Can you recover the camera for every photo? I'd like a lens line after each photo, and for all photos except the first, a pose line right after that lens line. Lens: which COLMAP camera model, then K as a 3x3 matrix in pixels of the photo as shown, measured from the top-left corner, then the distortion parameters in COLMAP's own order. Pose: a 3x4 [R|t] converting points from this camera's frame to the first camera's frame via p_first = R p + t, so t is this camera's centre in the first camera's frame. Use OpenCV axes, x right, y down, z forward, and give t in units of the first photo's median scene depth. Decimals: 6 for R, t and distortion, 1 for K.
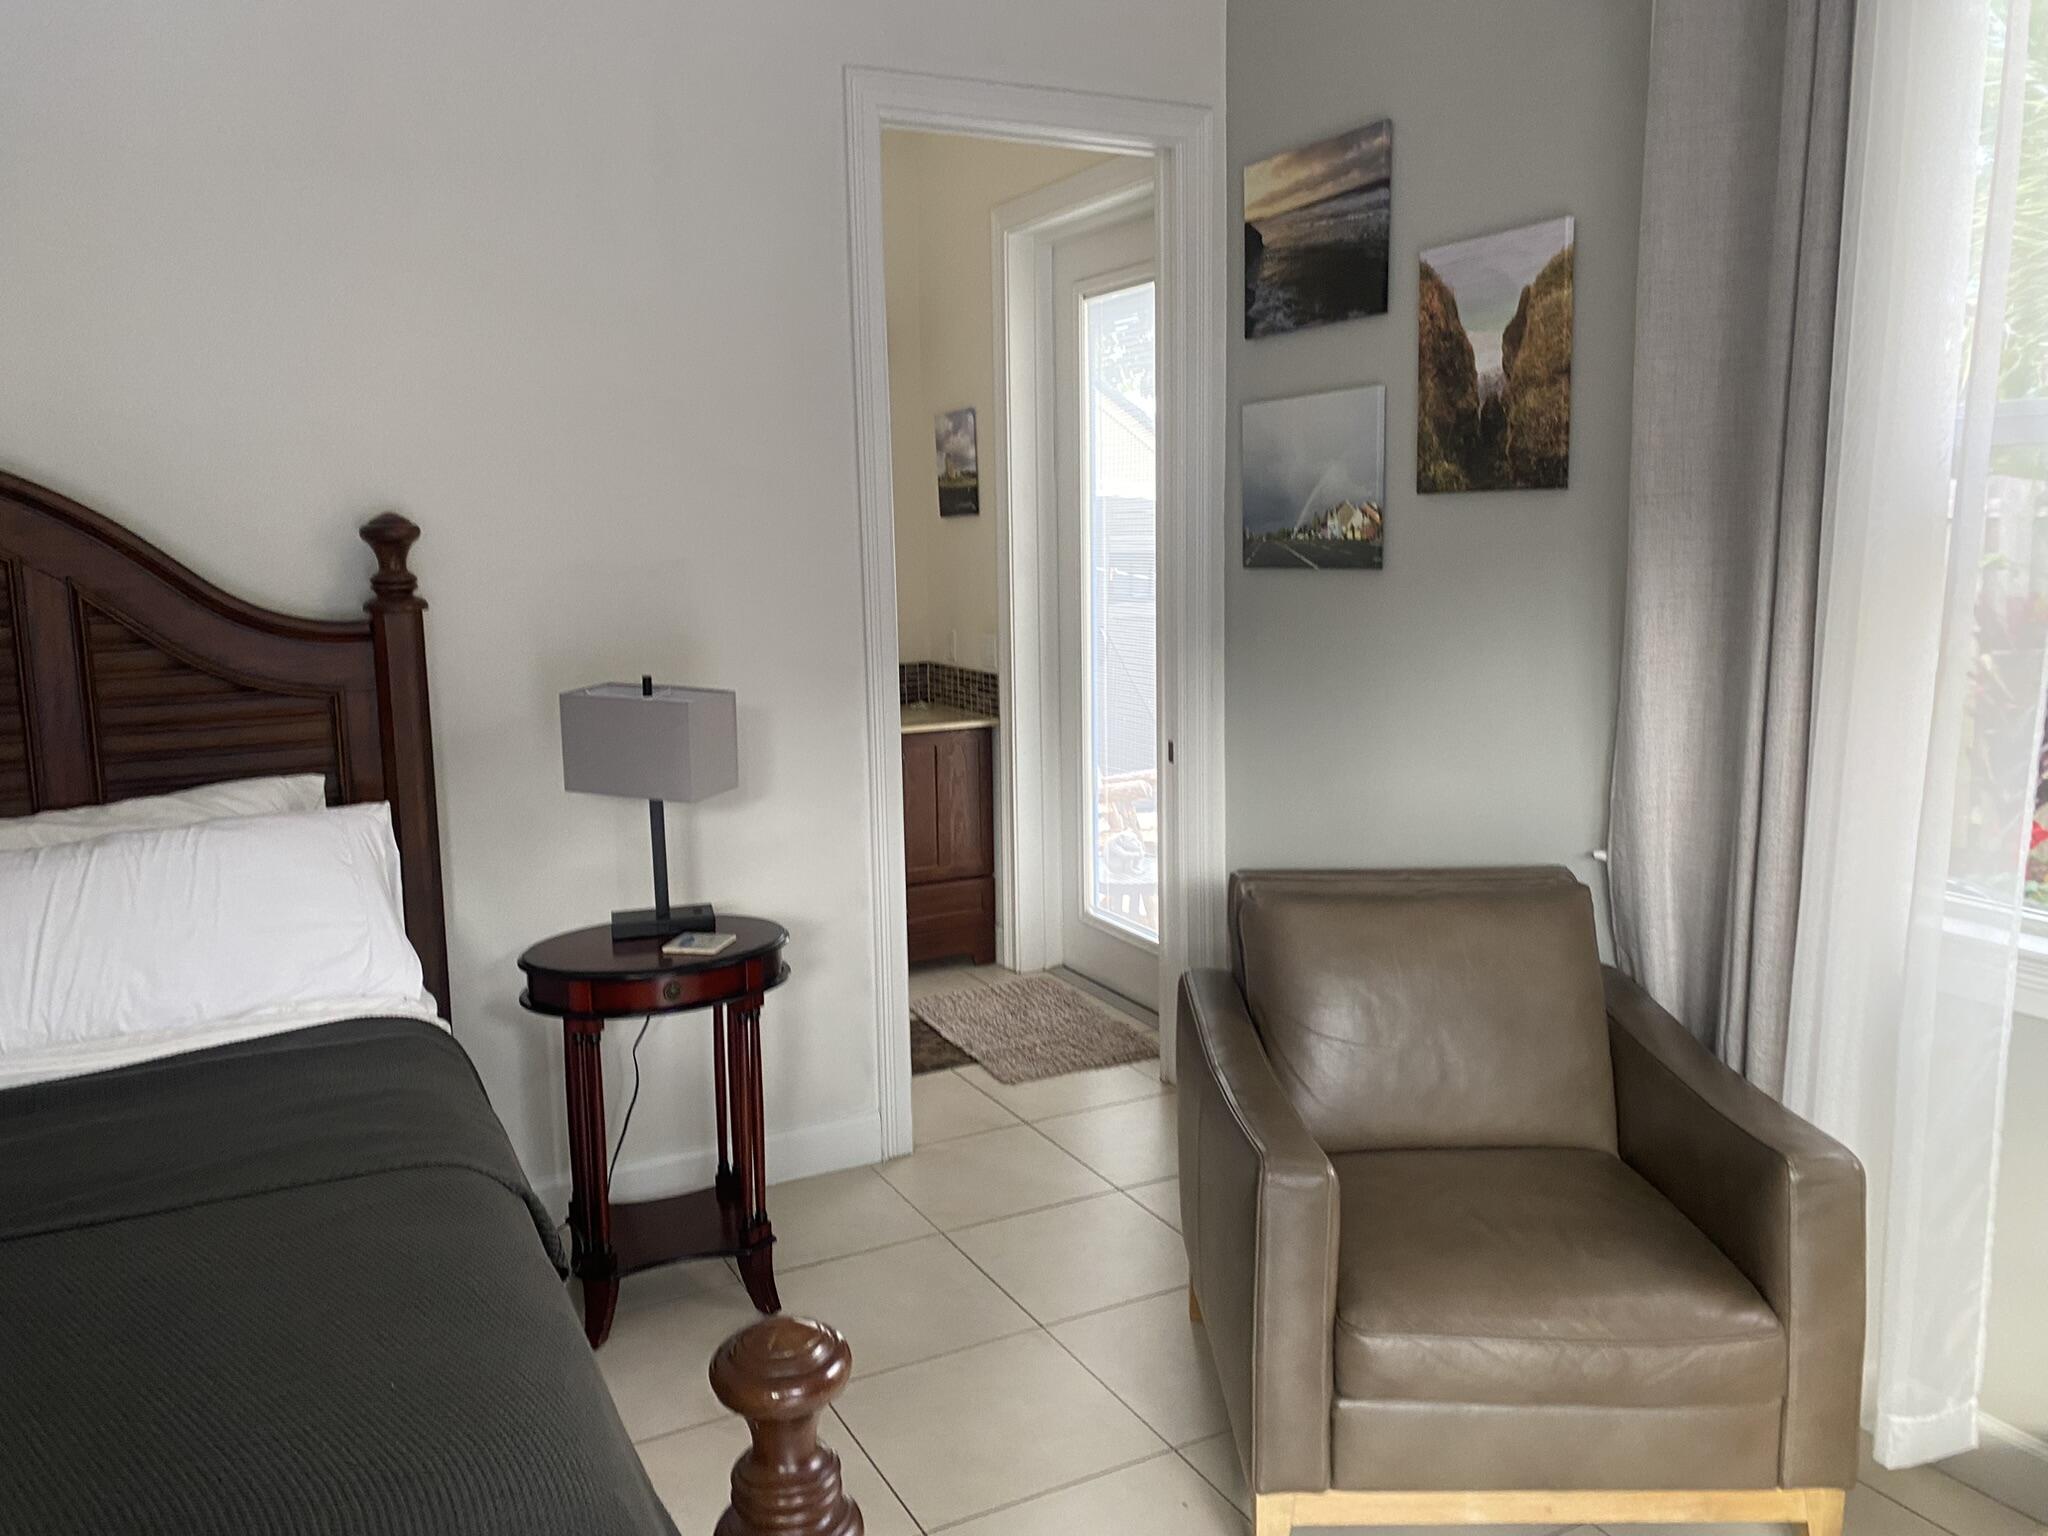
lens RADIAL K [[1548.2, 0, 1024.9], [0, 1548.2, 769.4], [0, 0, 1]] dist [0.045471, -0.068798]
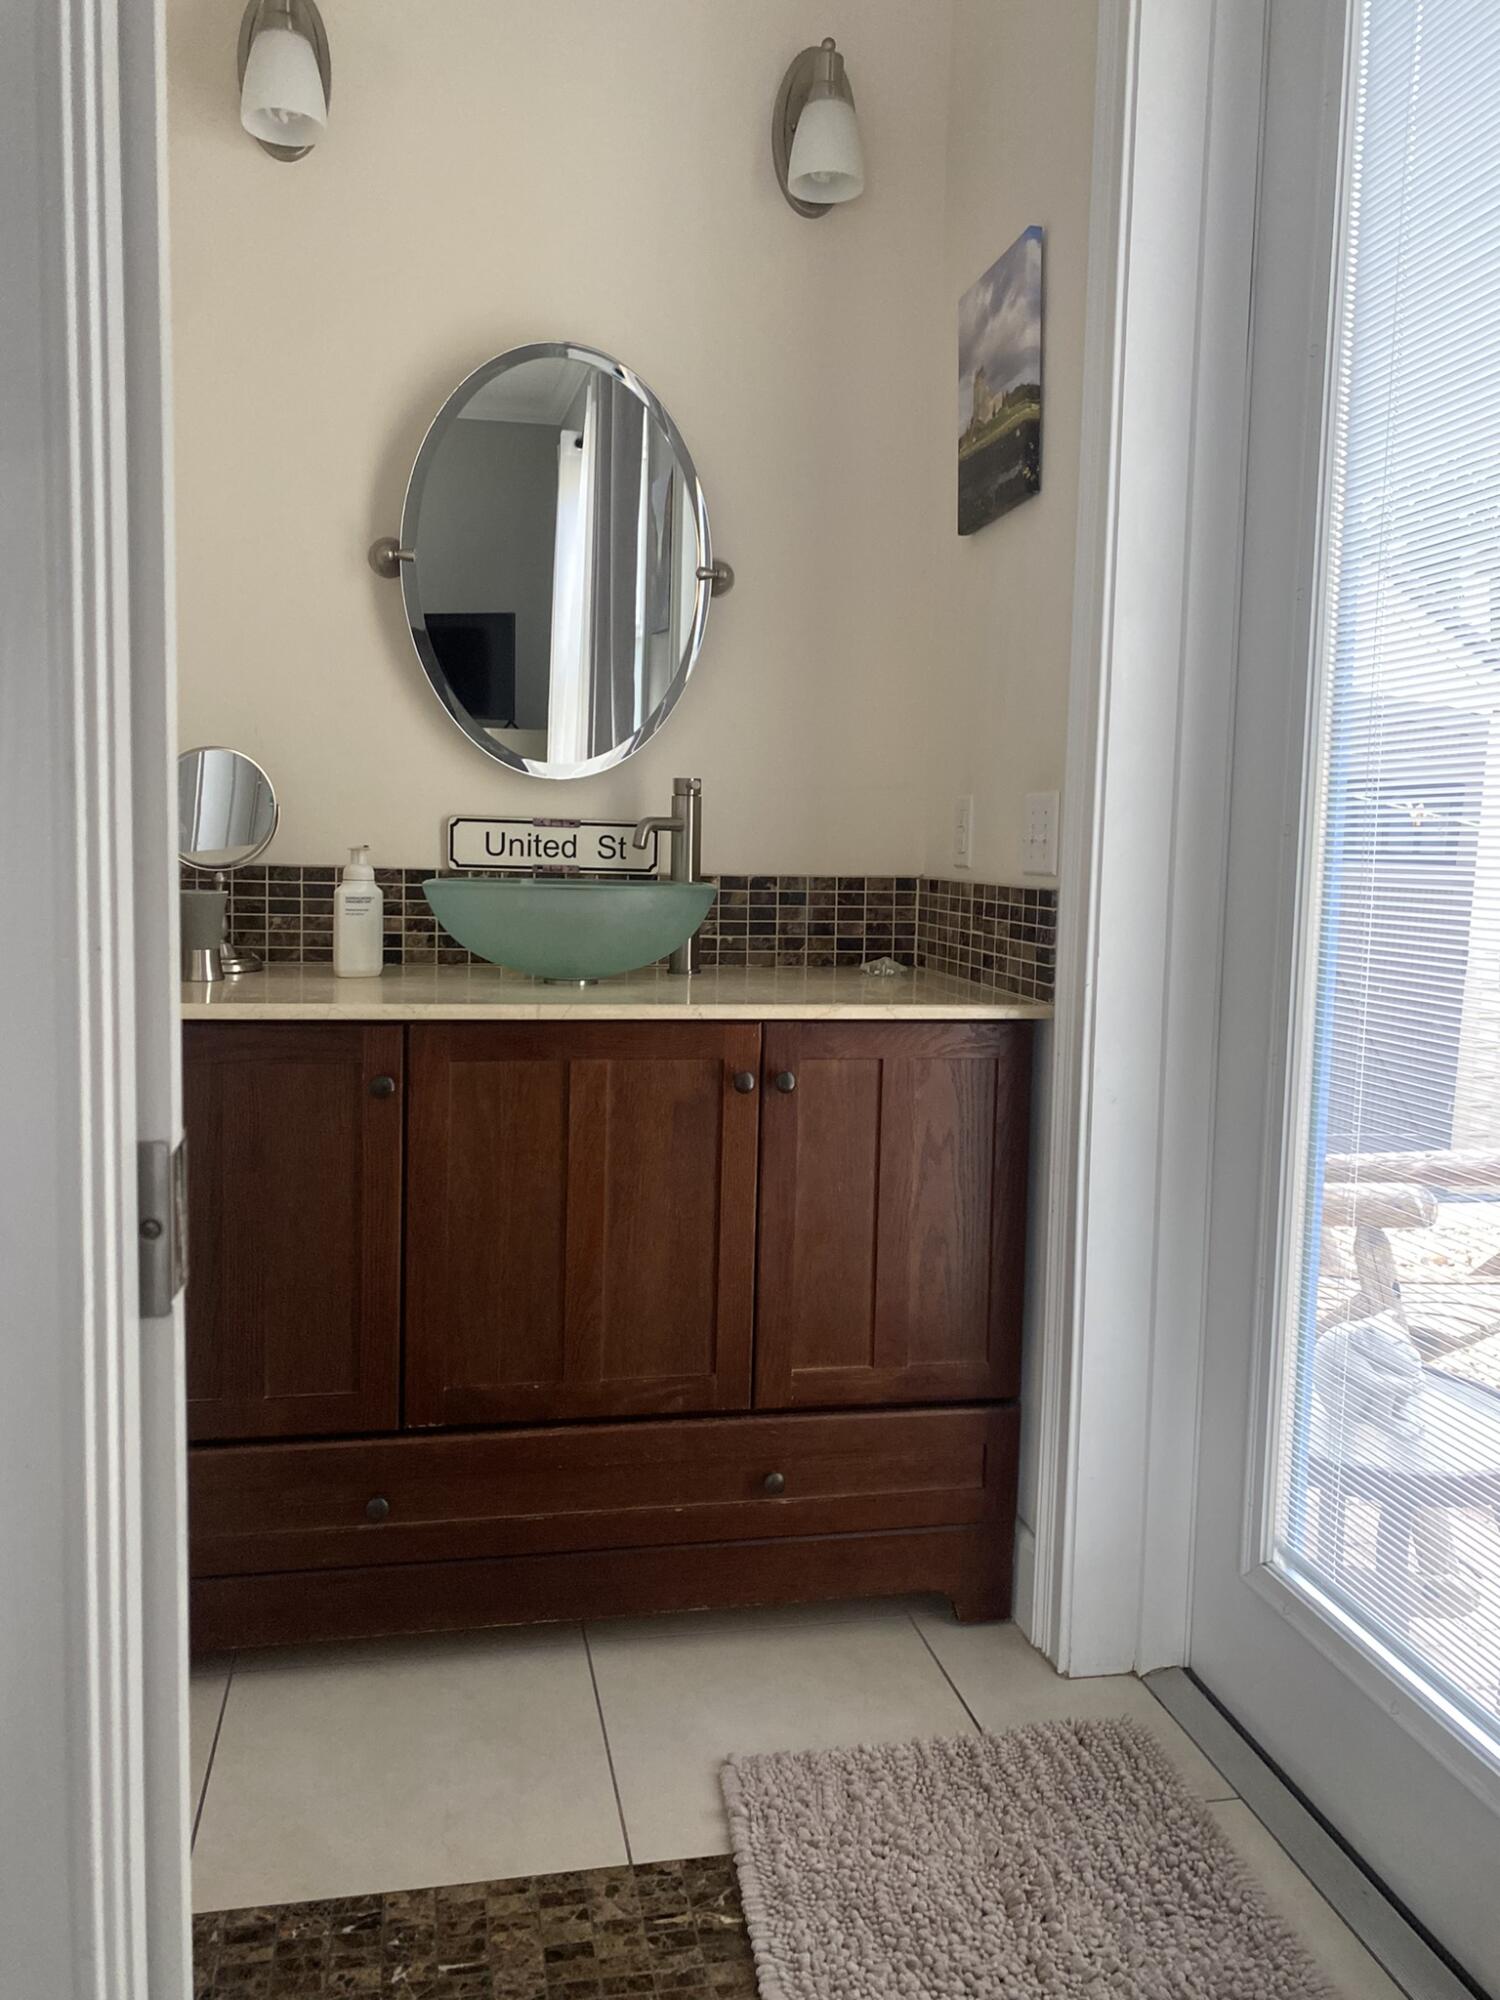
lens RADIAL K [[1511.9, 0, 741.0], [0, 1511.9, 991.3], [0, 0, 1]] dist [0.045471, -0.068798]
pose [[0.958747, 0.062019, -0.277413, 0.013267], [-0.079966, 0.995342, -0.053844, -0.009035], [0.272782, 0.073807, 0.959241, 0.608209]]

------------------------------------

**WHAT YOU SHOULD DO**: Reproduce the data word for word, from its first line through the line that contains "991.3], [0, 0, 1]] dist [0.045471, -0.068798]", with both ends included. Omit the pictures.

**WORKED SOLUTION**:
Can you recover the camera for every photo? I'd like a lens line after each photo, and for all photos except the first, a pose line right after that lens line. Lens: which COLMAP camera model, then K as a 3x3 matrix in pixels of the photo as shown, measured from the top-left corner, then the distortion parameters in COLMAP's own order. Pose: a 3x4 [R|t] converting points from this camera's frame to the first camera's frame via p_first = R p + t, so t is this camera's centre in the first camera's frame. Use OpenCV axes, x right, y down, z forward, and give t in units of the first photo's median scene depth. Decimals: 6 for R, t and distortion, 1 for K.
lens RADIAL K [[1548.2, 0, 1024.9], [0, 1548.2, 769.4], [0, 0, 1]] dist [0.045471, -0.068798]
lens RADIAL K [[1511.9, 0, 741.0], [0, 1511.9, 991.3], [0, 0, 1]] dist [0.045471, -0.068798]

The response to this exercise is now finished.